Project Cypress, to be located in Calcasieu Parish, will work in coordination with Climeworks Corporation and Heirloom Carbon Technologies to remove more than 1 million metric tons of existing CO2 from the atmosphere each year and store it underground.

The project would be one of two initial commercial-scale sites that the Biden administration wants to grow into a nationwide network of direct air capture facilities to address legacy pollution. The second site, the South Texas DAC Hub, is slated for Kleberg County.

The $1.2 billion in federal funding for the projects represents the largest investment in engineered carbon removal to date, with each hub expected to remove more than 250 times more carbon dioxide than the largest facility currently in operation, according to the Department of Energy.

In total, both projects are expected to remove 2 million metric tons of CO2, equivalent to the annual emissions of roughly 450,000 gasoline vehicles. The DOE cites estimates that the Biden administration's plan to reach net-zero emissions will require between 400 million and 1.8 billion metric tons of CO2 removed from the atmosphere annually by 2050.

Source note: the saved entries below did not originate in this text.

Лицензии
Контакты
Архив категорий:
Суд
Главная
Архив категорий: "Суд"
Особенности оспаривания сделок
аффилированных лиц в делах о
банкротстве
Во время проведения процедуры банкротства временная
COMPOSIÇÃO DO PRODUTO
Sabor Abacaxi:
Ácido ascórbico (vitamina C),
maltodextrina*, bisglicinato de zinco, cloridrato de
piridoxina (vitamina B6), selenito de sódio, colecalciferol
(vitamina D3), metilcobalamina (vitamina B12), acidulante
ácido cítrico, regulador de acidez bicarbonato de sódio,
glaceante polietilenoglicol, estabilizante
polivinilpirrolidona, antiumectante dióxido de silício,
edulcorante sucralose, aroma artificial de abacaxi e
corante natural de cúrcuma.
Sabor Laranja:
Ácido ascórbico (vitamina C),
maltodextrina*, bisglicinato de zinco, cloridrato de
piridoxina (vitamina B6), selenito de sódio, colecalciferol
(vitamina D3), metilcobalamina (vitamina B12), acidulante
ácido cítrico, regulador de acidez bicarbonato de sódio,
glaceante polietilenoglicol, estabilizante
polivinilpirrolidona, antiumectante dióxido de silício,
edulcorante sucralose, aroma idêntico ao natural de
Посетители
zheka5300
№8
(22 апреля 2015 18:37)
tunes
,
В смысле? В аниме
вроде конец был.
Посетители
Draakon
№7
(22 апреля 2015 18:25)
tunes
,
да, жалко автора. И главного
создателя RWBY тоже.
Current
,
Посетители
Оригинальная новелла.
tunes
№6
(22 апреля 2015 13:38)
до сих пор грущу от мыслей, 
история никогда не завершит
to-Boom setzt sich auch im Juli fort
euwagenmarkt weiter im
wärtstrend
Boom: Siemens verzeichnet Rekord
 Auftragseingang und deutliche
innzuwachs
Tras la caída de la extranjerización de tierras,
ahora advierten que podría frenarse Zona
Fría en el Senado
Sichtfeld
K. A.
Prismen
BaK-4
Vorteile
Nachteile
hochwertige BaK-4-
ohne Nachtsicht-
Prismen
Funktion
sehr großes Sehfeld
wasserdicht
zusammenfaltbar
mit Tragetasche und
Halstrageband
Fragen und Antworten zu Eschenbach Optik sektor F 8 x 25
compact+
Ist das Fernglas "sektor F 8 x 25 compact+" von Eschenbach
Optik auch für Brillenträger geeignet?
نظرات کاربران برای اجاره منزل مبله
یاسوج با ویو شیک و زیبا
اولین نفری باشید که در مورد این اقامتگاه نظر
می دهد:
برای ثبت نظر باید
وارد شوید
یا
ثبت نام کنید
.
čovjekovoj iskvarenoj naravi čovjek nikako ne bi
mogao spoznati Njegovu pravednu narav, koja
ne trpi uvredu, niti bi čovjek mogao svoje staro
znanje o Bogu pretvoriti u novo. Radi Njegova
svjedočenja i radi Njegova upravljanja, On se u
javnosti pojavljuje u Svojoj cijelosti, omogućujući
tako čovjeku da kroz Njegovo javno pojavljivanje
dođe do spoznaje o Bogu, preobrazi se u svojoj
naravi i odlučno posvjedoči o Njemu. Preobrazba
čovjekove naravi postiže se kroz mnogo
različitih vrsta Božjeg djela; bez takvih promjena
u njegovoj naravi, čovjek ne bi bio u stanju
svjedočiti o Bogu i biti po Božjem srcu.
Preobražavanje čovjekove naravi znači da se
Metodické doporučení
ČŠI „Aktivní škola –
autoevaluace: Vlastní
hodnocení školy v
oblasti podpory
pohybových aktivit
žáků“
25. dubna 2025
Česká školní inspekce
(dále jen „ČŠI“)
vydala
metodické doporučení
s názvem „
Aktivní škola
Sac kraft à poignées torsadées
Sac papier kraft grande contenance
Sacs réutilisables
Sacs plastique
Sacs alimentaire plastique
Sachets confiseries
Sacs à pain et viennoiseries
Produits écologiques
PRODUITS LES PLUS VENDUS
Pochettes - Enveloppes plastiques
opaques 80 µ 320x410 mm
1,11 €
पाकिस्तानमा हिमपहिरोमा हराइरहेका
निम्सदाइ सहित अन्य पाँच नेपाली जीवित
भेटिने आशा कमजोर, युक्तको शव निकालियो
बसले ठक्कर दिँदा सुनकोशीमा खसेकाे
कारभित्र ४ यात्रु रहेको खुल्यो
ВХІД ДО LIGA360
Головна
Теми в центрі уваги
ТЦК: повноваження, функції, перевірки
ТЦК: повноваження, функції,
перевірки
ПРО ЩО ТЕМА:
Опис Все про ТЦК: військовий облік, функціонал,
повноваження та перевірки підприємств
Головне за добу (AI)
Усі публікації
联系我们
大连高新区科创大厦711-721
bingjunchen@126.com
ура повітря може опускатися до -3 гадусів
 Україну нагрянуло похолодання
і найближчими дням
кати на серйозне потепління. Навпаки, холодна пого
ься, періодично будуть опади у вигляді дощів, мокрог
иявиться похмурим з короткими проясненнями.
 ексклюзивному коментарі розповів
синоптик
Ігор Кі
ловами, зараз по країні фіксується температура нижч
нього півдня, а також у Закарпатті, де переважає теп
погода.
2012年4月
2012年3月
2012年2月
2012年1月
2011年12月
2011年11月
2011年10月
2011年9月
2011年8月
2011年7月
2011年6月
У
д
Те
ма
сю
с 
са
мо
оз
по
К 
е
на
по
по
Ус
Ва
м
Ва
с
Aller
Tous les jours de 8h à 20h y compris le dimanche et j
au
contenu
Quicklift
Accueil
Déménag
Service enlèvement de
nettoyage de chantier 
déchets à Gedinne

"Cutting back on our carbon emissions alone won't reverse the growing impacts of climate change; we also need to remove the CO2 that we've already put in the atmosphere—which nearly every climate model makes clear is essential to achieving a net-zero global economy by 2050," said U.S. Secretary of Energy Jennifer Granholm.

Gov. John Bel Edwards contends the state's "talented energy workforce and embrace of lower carbon technologies make us the perfect fit for innovative projects like this Direct Air Capture Hub."